Abstract

This is not only a book for those starting to write — experienced authors, editors, even readers can benefit. Most contributors are professional editors of medical journals or clinicians holding chairmanships of editorial boards. In addition to the writing of papers there is advice on how to compose letters, case reports, topic reviews, abstracts for scientific meetings, and a chapter on ‘Style – what is it, and does it matter?’ There are bad and good examples of tables and graphics, as well as advice about illustrations and micrographs. There is sound sense which even applies to the reading of papers, like ‘abstracts are frequently the only part of the paper that is read’. I would have liked to read about how to write book reviews, which could be included in the next edition.
Most chapters are well summarized by ‘boxes’ of guidelines. Also constructive responses to your paper being rejected, which happens to everybody.
An outstanding chapter comes from Lilleyman on ‘Titles, abstracts and authors’. He exhibits his sense of humour clearly imbibed from Richard Asher's ‘A Sense of Asher: A New Miscellany’— a tonic better than an antidepressant, and whose ‘easy reading, hard writing’, is a comfort to the vast majority. Here are some samples of Lilleyman's views:
‘Medical journals are dull — but there is dull and there is very dull.’
‘Since most medical papers describe statistics of underwhelming importance, to make them very dull to boot is a double crime.’
On a title he writes, ‘… it should convey, in easily understood terms, what the paper is about. It should also be as short as possible and it should excite rather than stifle interest’. ‘Do not be sensationalist’ which can ‘be left to tabloid professionals’.
He also recommends what to leave out and reading your paper aloud.
In other papers there are warnings about ‘salami slicing’— publishing piecemeal when a single high quality paper would have been preferable. The book concludes with chapters on ‘ethics of publication’ (including data manipulation and exclusion, suppression of inconvenient facts, fabrication, falsification and plagiarism), and ‘the future: electronic publishing’.
A research worker when asked whether he had read a particular paper, replied ‘I don’t read papers, I write them’. If you are not of that ilk, I can heartily recommend this meaty booklet to you.

● ● ● ● ●

§ STUDY QUESTIONS:
A. According to the book review, who wrote the chapter on "Titles, abstracts and authors"?
B. List the topics that the book review says are included in the chapter on "ethics of publication."

(Stored entries)
● ● ● ● ●

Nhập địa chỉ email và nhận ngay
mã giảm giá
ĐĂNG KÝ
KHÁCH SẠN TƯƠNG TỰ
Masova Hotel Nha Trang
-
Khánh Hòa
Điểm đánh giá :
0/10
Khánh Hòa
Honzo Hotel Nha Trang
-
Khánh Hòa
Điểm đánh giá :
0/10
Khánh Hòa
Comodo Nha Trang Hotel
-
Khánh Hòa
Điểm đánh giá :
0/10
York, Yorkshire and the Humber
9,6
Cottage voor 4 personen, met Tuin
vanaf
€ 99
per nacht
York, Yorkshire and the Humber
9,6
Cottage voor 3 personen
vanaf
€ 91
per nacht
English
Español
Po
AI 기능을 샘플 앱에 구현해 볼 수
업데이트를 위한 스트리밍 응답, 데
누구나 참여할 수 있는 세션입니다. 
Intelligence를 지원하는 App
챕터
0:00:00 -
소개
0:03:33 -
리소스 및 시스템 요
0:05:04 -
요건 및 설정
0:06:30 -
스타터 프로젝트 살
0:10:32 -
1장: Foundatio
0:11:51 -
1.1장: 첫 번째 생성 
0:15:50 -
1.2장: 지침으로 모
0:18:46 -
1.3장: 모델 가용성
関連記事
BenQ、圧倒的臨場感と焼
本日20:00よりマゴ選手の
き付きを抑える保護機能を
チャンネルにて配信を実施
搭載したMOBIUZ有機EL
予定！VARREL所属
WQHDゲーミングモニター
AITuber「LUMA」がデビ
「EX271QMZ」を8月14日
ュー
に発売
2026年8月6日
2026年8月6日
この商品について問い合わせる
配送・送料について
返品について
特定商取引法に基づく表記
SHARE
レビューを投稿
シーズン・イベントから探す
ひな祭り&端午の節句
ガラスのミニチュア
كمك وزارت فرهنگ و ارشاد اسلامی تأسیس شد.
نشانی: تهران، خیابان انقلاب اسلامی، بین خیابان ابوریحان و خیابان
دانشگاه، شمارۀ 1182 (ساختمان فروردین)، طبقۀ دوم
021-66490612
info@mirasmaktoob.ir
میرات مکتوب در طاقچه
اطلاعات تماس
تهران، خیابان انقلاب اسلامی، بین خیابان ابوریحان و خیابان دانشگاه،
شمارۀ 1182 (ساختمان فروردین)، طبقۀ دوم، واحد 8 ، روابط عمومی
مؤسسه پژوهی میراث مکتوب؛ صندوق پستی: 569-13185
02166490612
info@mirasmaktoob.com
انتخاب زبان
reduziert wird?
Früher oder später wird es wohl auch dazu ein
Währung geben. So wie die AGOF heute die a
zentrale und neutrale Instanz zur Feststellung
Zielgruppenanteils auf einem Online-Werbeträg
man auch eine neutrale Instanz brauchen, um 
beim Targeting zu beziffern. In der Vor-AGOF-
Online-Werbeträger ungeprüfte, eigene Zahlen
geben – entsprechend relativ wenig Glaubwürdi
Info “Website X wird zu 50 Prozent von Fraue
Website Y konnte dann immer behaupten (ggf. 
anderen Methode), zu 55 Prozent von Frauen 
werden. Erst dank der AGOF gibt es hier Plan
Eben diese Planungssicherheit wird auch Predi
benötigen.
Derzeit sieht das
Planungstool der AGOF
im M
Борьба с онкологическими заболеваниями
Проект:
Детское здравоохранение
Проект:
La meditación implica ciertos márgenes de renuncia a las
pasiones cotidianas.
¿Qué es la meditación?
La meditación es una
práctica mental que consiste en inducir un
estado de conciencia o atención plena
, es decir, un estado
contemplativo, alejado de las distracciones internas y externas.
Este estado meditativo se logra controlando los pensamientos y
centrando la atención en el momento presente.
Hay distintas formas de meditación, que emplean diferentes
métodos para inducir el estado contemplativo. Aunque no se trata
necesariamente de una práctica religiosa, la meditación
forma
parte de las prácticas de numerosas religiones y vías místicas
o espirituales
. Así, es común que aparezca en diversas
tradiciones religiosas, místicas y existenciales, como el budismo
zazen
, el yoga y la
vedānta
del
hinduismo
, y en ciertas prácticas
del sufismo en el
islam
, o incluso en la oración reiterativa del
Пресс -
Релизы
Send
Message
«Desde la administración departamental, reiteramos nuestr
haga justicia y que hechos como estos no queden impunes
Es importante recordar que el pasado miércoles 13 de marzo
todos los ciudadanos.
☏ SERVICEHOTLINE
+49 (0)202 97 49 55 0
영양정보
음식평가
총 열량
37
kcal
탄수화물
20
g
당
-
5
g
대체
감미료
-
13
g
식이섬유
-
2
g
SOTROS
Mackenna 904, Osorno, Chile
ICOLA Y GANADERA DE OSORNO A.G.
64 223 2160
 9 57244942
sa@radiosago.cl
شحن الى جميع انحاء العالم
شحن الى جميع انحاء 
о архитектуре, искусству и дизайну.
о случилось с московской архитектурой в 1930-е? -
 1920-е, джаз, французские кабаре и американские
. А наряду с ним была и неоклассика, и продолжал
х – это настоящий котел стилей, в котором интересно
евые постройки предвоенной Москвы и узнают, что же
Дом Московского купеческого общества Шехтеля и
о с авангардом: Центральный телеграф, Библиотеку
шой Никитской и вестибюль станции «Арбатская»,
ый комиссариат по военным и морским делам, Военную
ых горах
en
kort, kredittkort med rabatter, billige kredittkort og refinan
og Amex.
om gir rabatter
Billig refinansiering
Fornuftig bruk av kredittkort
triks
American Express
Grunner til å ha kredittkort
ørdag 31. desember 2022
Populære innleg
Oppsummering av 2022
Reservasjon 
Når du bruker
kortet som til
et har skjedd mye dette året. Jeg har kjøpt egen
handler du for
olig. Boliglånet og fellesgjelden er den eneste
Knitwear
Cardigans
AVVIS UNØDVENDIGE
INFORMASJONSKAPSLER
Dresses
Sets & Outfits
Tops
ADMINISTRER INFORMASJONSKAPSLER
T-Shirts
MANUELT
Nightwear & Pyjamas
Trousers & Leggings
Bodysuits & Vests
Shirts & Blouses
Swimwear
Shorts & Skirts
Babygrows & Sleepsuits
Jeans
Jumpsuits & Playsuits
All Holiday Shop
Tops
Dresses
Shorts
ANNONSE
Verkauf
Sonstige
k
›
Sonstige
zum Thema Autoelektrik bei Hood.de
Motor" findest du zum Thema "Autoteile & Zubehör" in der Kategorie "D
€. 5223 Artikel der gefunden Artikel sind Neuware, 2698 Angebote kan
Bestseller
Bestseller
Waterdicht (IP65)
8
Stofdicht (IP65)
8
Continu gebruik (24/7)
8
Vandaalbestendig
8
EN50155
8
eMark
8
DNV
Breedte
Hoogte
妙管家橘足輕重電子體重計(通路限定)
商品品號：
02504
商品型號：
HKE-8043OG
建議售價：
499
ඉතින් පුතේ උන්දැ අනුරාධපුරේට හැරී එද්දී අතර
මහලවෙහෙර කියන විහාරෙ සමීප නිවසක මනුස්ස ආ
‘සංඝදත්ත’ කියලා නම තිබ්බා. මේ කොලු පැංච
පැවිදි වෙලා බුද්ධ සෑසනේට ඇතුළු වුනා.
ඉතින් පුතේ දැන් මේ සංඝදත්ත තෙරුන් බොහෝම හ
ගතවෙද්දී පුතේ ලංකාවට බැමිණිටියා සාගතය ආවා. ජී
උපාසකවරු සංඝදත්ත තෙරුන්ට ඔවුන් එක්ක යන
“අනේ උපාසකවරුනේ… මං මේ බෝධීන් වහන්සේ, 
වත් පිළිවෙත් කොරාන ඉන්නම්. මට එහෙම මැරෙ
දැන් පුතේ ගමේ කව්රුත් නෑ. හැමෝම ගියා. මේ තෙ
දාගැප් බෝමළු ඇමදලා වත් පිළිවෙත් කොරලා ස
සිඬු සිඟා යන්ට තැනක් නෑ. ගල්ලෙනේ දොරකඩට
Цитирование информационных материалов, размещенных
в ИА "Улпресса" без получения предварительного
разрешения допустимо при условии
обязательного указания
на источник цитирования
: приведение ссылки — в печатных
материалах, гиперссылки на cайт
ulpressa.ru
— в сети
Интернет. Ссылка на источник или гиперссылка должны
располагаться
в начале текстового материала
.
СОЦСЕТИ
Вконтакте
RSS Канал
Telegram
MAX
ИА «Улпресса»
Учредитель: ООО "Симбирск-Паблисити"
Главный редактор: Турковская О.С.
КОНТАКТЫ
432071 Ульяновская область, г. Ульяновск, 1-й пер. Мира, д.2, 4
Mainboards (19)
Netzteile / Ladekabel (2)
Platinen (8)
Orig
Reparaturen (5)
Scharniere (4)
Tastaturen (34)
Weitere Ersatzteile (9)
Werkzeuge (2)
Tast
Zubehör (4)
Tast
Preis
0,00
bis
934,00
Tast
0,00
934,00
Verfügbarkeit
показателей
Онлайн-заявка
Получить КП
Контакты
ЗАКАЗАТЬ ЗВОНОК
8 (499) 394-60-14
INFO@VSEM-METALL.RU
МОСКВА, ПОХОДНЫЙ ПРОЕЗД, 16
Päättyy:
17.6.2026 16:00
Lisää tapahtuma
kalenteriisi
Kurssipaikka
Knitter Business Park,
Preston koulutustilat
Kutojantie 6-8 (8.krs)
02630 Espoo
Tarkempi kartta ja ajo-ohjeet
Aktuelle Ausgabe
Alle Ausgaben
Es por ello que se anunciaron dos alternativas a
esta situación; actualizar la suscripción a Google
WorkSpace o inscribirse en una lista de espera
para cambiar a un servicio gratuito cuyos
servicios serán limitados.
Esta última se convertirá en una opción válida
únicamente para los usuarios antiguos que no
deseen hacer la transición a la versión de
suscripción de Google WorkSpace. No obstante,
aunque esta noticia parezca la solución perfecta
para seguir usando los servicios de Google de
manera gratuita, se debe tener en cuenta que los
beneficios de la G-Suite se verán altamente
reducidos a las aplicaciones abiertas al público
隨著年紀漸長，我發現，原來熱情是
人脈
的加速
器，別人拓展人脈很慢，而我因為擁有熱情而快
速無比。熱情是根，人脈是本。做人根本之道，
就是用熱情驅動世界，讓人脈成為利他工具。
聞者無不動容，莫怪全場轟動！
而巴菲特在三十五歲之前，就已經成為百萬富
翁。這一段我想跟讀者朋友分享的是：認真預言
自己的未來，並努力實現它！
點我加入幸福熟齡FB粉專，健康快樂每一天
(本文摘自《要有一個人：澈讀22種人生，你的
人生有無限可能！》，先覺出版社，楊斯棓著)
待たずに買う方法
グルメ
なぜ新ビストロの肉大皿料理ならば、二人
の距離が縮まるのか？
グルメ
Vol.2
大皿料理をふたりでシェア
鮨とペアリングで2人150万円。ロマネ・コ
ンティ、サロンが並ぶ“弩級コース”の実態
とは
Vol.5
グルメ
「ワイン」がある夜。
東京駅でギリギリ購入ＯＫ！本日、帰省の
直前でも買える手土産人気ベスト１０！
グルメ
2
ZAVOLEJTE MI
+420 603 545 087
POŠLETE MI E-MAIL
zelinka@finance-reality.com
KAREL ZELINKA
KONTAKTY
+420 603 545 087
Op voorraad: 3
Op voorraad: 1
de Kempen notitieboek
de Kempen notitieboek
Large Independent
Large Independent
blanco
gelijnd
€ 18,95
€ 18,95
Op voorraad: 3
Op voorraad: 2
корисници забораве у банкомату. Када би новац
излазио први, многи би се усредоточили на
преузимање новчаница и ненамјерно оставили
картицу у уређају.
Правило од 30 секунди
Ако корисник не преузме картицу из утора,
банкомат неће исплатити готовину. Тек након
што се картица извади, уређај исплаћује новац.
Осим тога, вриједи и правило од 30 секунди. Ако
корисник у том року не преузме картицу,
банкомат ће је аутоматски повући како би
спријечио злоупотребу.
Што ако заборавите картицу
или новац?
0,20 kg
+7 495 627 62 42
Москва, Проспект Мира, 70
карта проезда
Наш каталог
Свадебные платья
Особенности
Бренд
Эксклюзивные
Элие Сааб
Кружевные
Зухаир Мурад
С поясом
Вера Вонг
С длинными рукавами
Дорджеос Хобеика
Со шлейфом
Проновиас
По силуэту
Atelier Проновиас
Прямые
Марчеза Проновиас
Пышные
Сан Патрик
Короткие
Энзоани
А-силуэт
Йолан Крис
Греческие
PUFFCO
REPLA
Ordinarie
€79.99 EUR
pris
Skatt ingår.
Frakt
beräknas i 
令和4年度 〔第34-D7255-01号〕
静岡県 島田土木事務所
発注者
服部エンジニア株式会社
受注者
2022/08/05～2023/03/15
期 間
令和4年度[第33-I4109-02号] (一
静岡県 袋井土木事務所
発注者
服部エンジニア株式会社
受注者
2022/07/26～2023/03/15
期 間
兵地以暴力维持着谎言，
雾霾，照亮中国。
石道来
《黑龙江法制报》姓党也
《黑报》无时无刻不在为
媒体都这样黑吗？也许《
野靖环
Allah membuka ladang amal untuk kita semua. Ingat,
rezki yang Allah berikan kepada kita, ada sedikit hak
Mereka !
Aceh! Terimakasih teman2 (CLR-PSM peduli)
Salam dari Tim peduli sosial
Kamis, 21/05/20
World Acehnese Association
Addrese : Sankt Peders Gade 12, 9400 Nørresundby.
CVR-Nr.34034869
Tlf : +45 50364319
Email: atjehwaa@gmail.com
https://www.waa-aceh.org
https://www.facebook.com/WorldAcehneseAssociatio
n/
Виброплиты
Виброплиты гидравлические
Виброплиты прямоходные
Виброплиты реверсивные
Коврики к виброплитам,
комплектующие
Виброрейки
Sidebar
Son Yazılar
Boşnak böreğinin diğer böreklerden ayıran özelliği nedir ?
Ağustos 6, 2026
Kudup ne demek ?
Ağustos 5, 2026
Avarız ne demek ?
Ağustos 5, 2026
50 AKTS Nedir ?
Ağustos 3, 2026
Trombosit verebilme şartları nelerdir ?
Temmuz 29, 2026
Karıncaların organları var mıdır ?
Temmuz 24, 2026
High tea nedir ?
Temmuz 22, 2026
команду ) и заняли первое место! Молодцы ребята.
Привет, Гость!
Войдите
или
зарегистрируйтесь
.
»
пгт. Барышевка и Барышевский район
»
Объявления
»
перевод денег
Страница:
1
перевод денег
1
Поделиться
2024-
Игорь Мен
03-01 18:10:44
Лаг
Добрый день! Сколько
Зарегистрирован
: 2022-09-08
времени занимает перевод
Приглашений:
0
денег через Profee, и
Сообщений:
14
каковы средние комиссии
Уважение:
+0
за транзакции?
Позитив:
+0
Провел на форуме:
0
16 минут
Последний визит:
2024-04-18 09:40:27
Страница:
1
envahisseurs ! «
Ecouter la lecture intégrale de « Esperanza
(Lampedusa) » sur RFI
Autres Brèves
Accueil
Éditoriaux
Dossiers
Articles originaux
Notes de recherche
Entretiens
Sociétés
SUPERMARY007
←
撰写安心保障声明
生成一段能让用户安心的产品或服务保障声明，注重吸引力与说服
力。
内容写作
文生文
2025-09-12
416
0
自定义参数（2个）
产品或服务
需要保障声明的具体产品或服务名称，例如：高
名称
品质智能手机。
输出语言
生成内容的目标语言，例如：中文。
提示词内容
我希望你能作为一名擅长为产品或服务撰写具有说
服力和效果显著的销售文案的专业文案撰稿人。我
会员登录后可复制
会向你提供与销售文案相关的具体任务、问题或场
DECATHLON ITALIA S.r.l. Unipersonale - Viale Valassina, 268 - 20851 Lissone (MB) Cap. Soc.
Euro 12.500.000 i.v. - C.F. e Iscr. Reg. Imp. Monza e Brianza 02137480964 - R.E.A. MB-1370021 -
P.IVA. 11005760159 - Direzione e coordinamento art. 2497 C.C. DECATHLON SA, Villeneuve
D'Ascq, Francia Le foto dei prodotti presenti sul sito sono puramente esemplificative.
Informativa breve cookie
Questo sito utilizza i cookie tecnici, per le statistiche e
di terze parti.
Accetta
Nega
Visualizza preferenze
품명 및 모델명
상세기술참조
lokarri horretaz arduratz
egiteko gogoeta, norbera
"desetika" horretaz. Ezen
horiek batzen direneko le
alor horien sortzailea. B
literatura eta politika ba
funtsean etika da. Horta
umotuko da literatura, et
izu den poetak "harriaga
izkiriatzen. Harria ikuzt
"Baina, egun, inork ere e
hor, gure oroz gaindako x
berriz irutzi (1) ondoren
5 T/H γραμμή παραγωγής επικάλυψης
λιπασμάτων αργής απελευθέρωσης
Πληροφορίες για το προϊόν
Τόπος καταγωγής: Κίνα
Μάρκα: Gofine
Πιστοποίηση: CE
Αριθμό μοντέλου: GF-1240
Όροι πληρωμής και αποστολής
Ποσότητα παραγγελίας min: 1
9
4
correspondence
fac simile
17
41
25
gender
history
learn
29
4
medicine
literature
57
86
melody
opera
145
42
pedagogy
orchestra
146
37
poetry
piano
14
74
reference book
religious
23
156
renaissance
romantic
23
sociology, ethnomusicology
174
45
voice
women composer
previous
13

● ● ● ● ●

§ SOLUTIONS TO THE PROBLEMS:
A. Lilleyman

B.
- Data manipulation and exclusion
- Suppression of inconvenient facts
- Fabrication
- Falsification
- Plagiarism